S'il a tourné le dos à la rhétorique des sanctions de Donald Trump, le président américain Joe Biden n'apaise pas la tension avec la Chine. (Source : VOANEWS)
S'il a tourné le dos à la rhétorique des sanctions de Donald Trump, le président américain Joe Biden n'apaise pas la tension avec la Chine. (Source : VOANEWS)
Les dernières déclarations du président américain Joe Biden, à l’occasion de son premier discours de politique étrangère, ne laissent plus de place au doute. L’affrontement entre la Chine et les États-Unis enclenché par son prédécesseur Donald Trump est parti pour durer très longtemps, avec Taïwan parmi les contentieux les plus explosifs.
Le 26 février dernier, le locataire de la Maison Blanche a donné le ton des futures relations sino-américaines. L’Union européenne et les États-Unis, a déclaré Joe Biden, doivent se préparer à une « compétition stratégique de longue haleine » avec la Chine. Elle sera « intense », a-t-il même insisté, soulignant que les Américains et leurs alliés devront « tenir bon » pour défendre la démocratie face à un autoritarisme qui gagne du terrain à travers le globe.
« Il nous faut nous dresser contre les abus et la contrainte du gouvernement chinois qui sabotent les fondements du système économique mondial », a affirmé le président dans des propos largement ignorés par les médias européens, ajoutant que Washington « s’opposera à ceux qui monopolisent et banalisent la répression ». Le ton de la rivalité entre les deux plus grandes puissances du monde est donné.

[DONNÉES AFFICHÉES]:
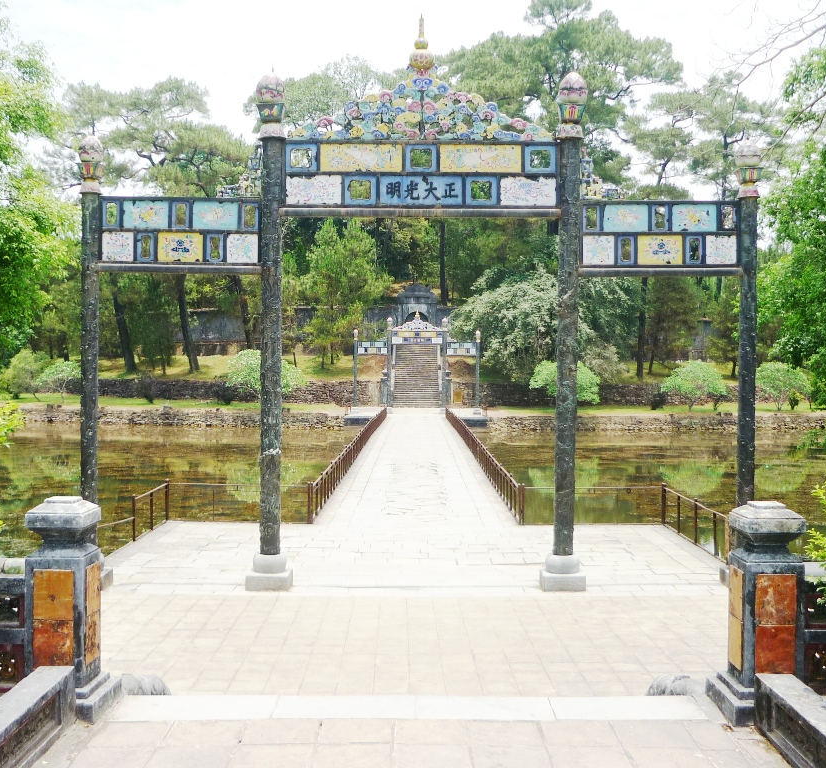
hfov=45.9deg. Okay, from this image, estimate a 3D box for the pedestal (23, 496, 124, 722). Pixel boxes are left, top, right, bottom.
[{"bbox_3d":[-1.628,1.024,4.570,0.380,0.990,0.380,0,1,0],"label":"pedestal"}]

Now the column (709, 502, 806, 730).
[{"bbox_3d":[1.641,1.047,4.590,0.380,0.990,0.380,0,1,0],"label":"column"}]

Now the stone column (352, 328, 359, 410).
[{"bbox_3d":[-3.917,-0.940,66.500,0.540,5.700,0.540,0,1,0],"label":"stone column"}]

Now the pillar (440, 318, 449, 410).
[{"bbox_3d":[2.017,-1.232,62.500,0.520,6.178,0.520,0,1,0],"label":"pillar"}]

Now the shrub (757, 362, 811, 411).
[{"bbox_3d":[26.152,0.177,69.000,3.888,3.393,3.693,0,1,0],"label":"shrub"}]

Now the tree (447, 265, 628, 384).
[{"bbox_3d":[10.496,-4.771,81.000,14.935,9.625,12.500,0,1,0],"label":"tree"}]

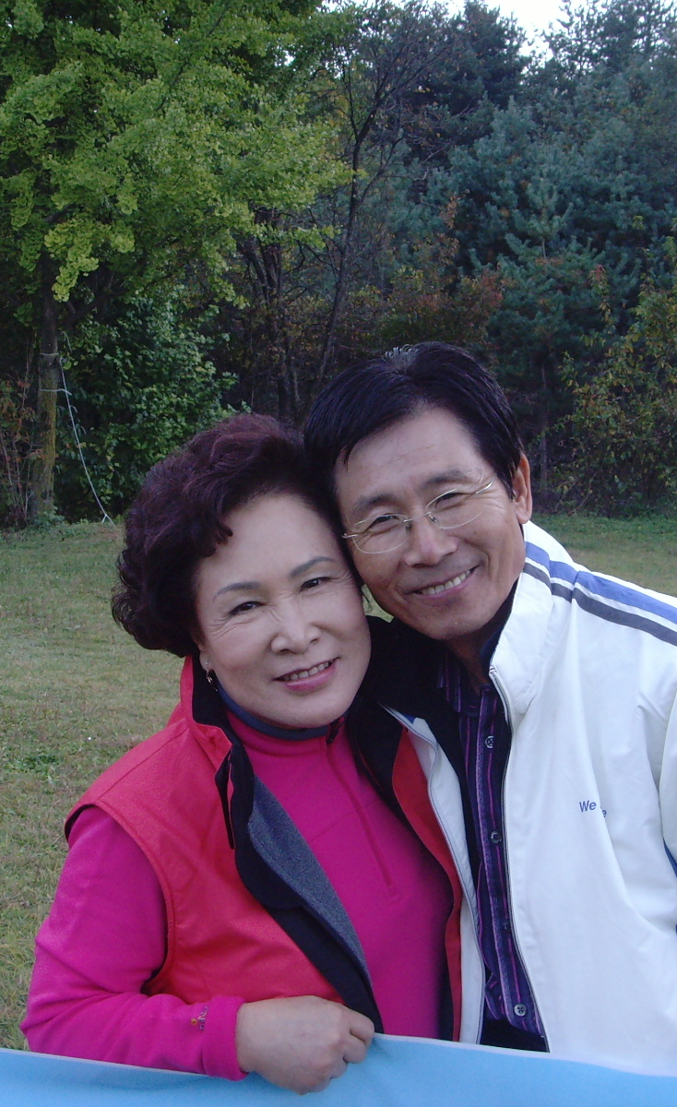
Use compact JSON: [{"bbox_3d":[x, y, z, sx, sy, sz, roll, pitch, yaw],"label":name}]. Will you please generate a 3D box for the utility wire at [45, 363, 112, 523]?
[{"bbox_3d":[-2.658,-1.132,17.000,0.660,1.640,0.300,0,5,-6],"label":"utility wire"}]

...

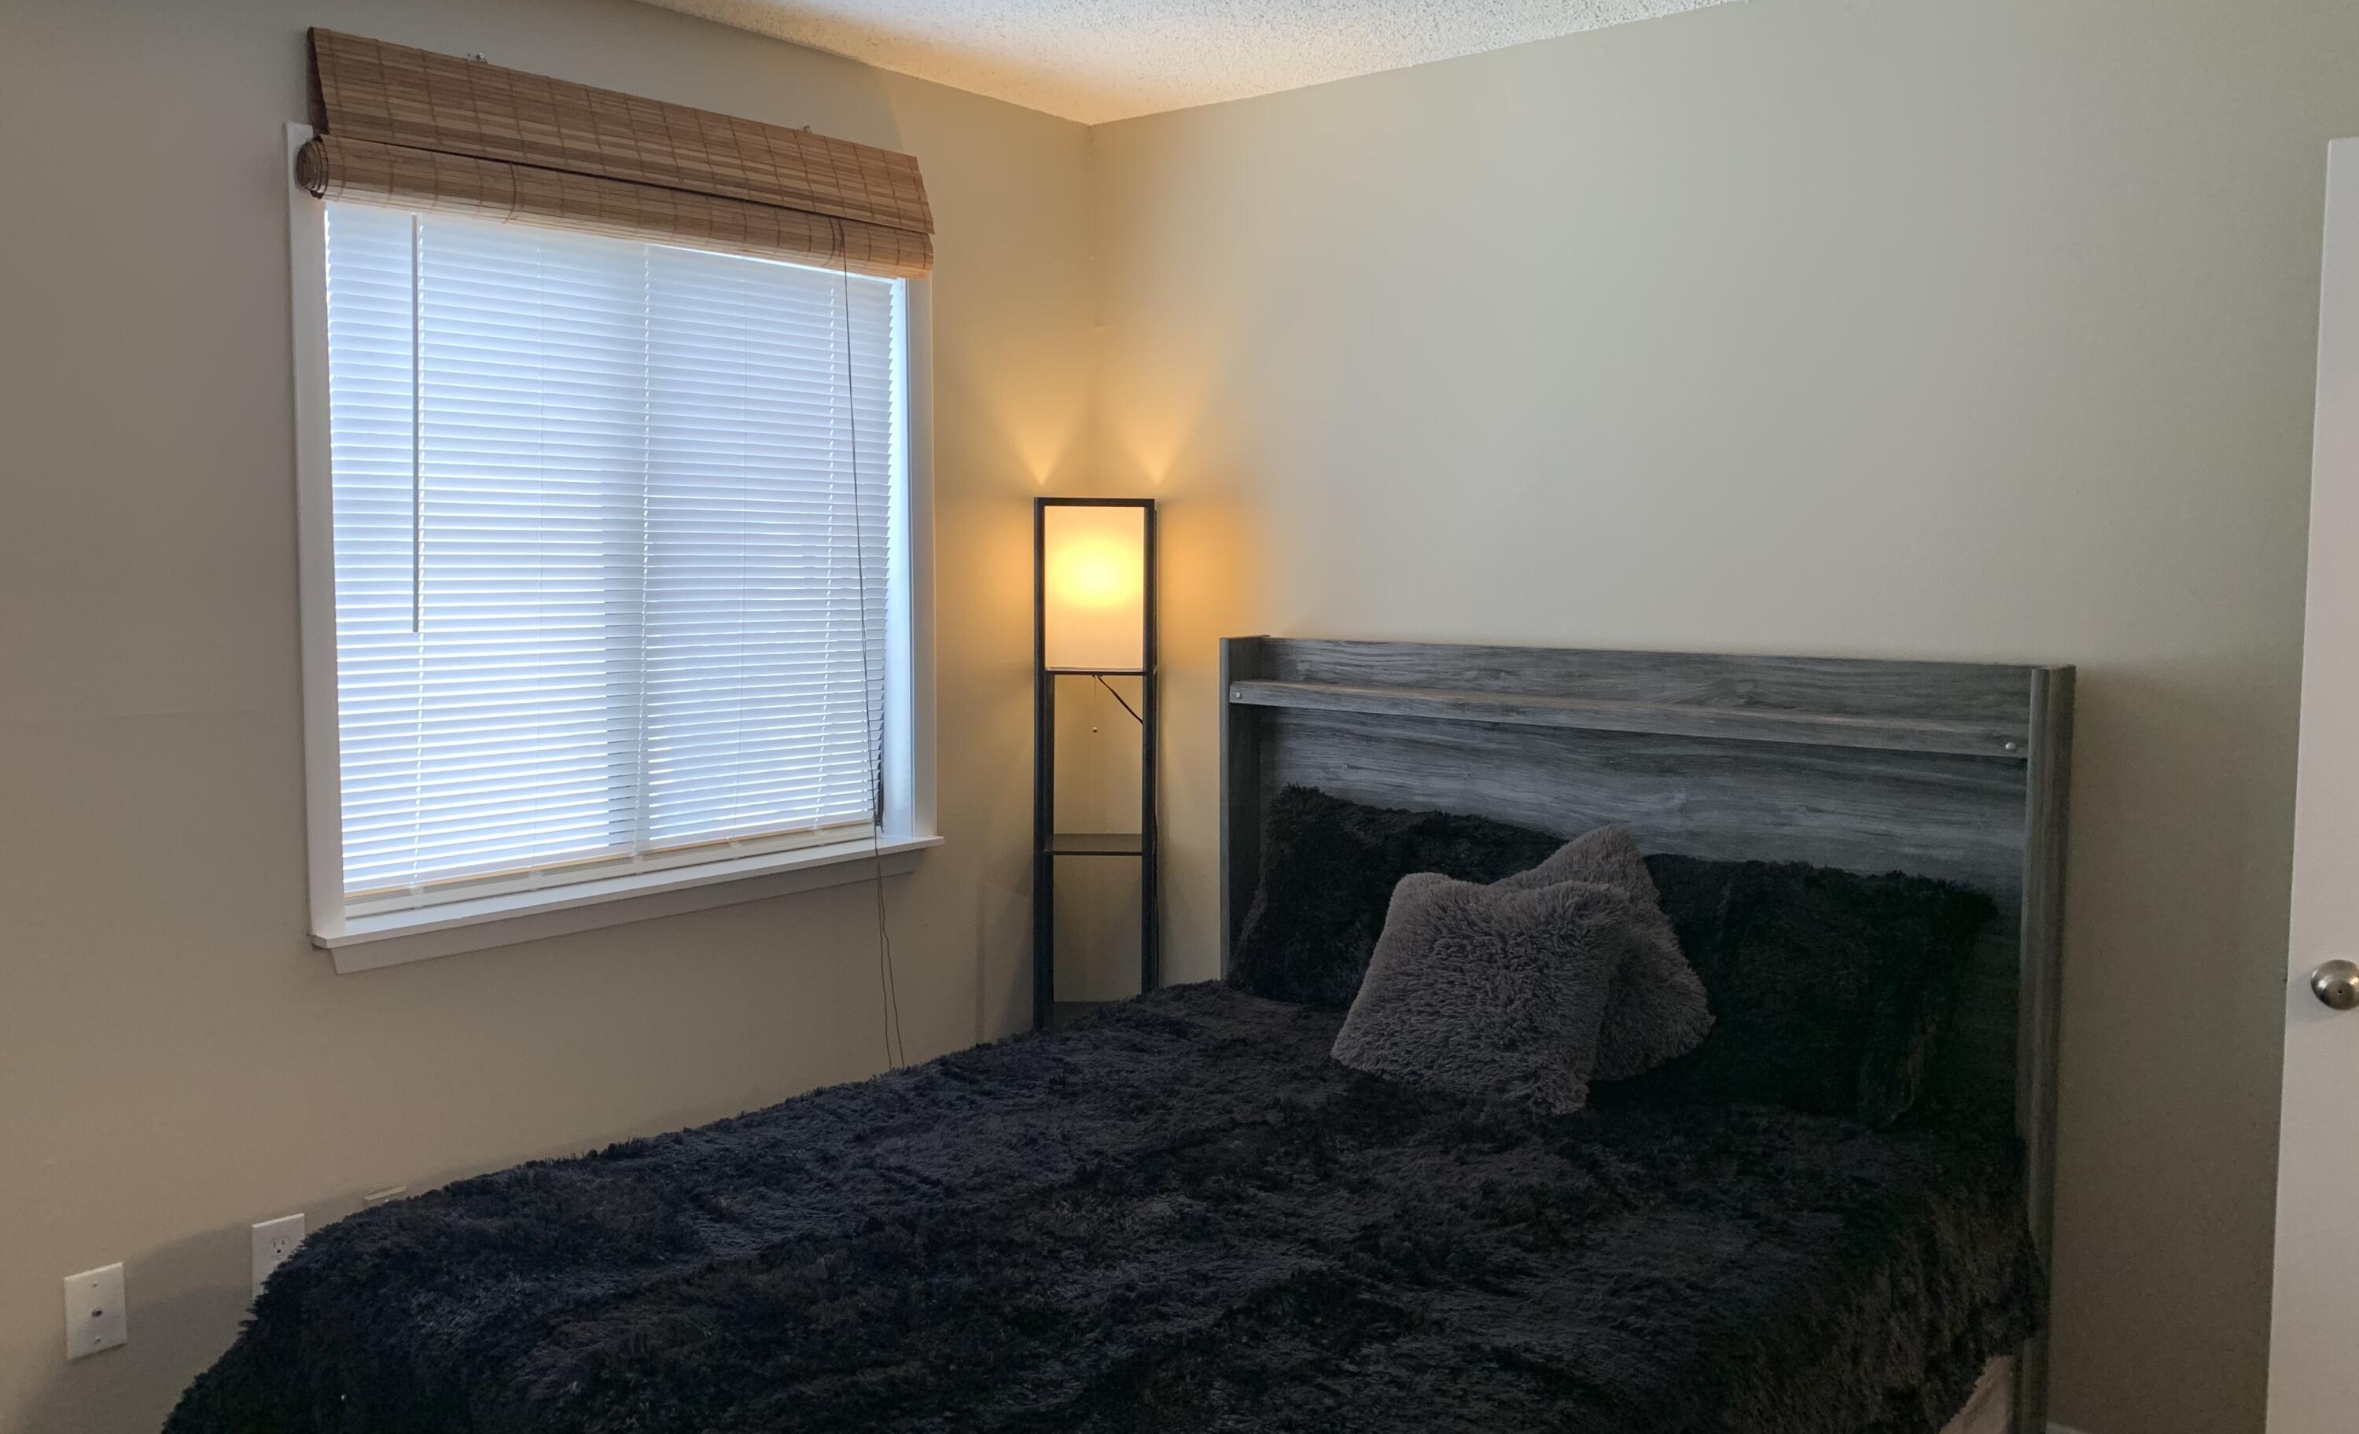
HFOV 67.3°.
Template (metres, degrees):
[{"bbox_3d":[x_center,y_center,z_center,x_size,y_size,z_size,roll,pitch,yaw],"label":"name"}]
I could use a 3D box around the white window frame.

---

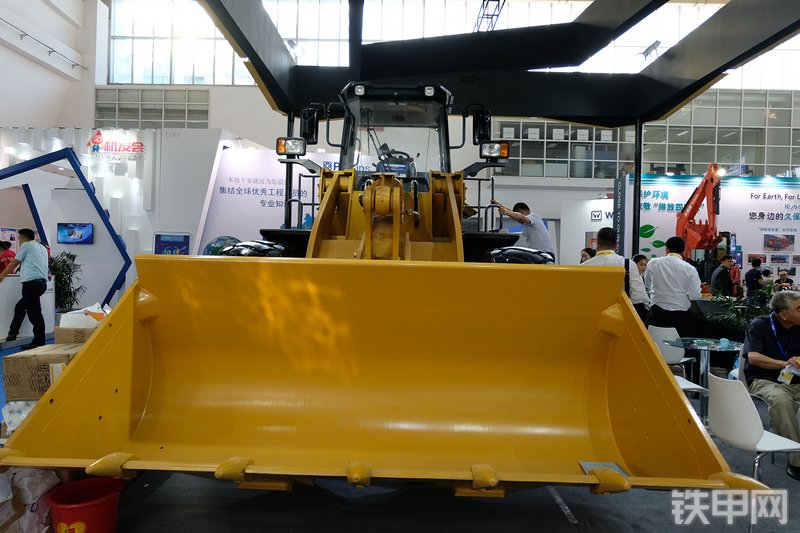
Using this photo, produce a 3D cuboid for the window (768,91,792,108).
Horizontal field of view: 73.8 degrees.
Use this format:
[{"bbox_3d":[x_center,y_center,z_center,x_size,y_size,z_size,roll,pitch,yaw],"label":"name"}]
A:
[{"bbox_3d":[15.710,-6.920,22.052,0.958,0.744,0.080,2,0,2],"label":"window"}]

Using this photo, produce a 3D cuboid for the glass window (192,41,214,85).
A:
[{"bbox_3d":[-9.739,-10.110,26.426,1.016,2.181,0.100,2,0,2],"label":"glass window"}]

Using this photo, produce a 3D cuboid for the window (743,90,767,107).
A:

[MISE EN PRATIQUE]:
1. Dans l'extrait sur les relations sino-américaines, répondez aux questions suivantes :
(a) À quelle date Joe Biden a-t-il donné le ton des futures relations sino-américaines ?
(b) Quel territoire figure parmi les contentieux les plus explosifs ?
(c) Selon le président, contre quoi faut-il se dresser ?
2. Recopiez mot pour mot le passage de l'extrait sur les relations sino-américaines, en commençant par « Les dernières déclarations » et en allant jusqu'à « travers le globe. ».
3. Pouvez-vous écrire la suite de l'article sur la rivalité entre la Chine et les États-Unis, à partir de sa dernière phrase ?

[RÉPONSES ATTENDUES]:
1.
(a) Le 26 février.
(b) Taïwan.
(c) Contre les abus et la contrainte du gouvernement chinois.

2.
Les dernières déclarations du président américain Joe Biden, à l’occasion de son premier discours de politique étrangère, ne laissent plus de place au doute. L’affrontement entre la Chine et les États-Unis enclenché par son prédécesseur Donald Trump est parti pour durer très longtemps, avec Taïwan parmi les contentieux les plus explosifs.
Le 26 février dernier, le locataire de la Maison Blanche a donné le ton des futures relations sino-américaines. L’Union européenne et les États-Unis, a déclaré Joe Biden, doivent se préparer à une « compétition stratégique de longue haleine » avec la Chine. Elle sera « intense », a-t-il même insisté, soulignant que les Américains et leurs alliés devront « tenir bon » pour défendre la démocratie face à un autoritarisme qui gagne du terrain à travers le globe.

3.
Les espoirs manifestés par Xi Jinping d’un retour à des relations apaisées entre son pays et les États-Unis avec l’arrivée au pouvoir de Joe Biden en seront douchés pour de bon. Juste avant le discours de ce dernier, Michael McCaul, sénateur républicain et chef de la Commission des Affaires étrangères du Sénat, a invité le président américain à adopter « des actes courageux et significatifs » face à la Chine : « Les réprimandes et le dialogue sévère ne sont plus suffisants. »
Comme pour enfoncer le clou, le secrétaire d’État américain Anthony Blinken a déclaré ce mercredi 3 mars que les relations de Washington avec Pékin représentaient la priorité de la politique étrangère du président Biden et que la Chine constituait « le plus grand test géopolitique » de ce siècle.

Le « tabou » de l’alliance sino-russe

Les ministres de la Défense des 30 pays membres de l’OTAN se sont réunis il y a deux semaines en conférence virtuelle, leur première réunion depuis l’arrivée de Joe Biden à la Maison Blanche. Au cœur de leurs discussions, leur approche commune face à la Chine et à la Russie. Le secrétaire général de l’OTAN Jens Stoltenberg en a profité pour souligner devant la presse le 15 février que les pays membres de l’Alliance devaient « adopter une approche plus globale » pour prendre en compte les nouveaux défis posés par les Chinois et les Russes.
C’est de Pékin qu’est venu un signal important sur ses intentions militaires. Le ministère chinois de la Défense a déclaré ce lundi 1er mars que la Chine n’avait pas l’intention de forger une alliance armée avec la Russie contre l’OTAN. « Les relations militaires sino-russes représentent une force importante dans le cadre de la coopération stratégique entre les deux pays, a expliqué le ministère. Les deux parties adhèrent au principe de non-alignement, de la non-confrontation et de leur volonté de ne pas prendre pour cible de pays tiers, ce qui diffère complètement de l’alliance militaire entre certains pays. »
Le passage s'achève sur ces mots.